## WORK REQUIRED
From the first line to the last, copy the material exactly and leave the pictures out.

[[ MATERIAL SHOWN open ]]

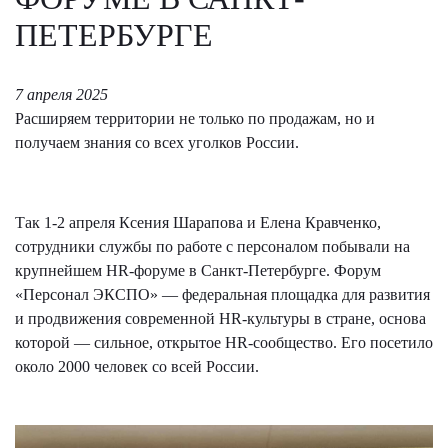
ПЕТЕРБУРГЕ
7 апреля 2025
Расширяем территории не только по продажам, но и
получаем знания со всех уголков России.
Так 1-2 апреля Ксения Шарапова и Елена Кравченко,
сотрудники службы по работе с персоналом побывали на
крупнейшем HR-форуме в Санкт-Петербурге. Форум
«Персонал ЭКСПО» — федеральная площадка для развития
и продвижения современной HR-культуры в стране, основа
которой — сильное, открытое HR-сообщество. Его посетило
около 2000 человек со всей России.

[[ MATERIAL SHOWN closed ]]

## ANSWER TO THIS TASK
ПЕТЕРБУРГЕ
7 апреля 2025
Расширяем территории не только по продажам, но и
получаем знания со всех уголков России.
Так 1-2 апреля Ксения Шарапова и Елена Кравченко,
сотрудники службы по работе с персоналом побывали на
крупнейшем HR-форуме в Санкт-Петербурге. Форум
«Персонал ЭКСПО» — федеральная площадка для развития
и продвижения современной HR-культуры в стране, основа
которой — сильное, открытое HR-сообщество. Его посетило
около 2000 человек со всей России.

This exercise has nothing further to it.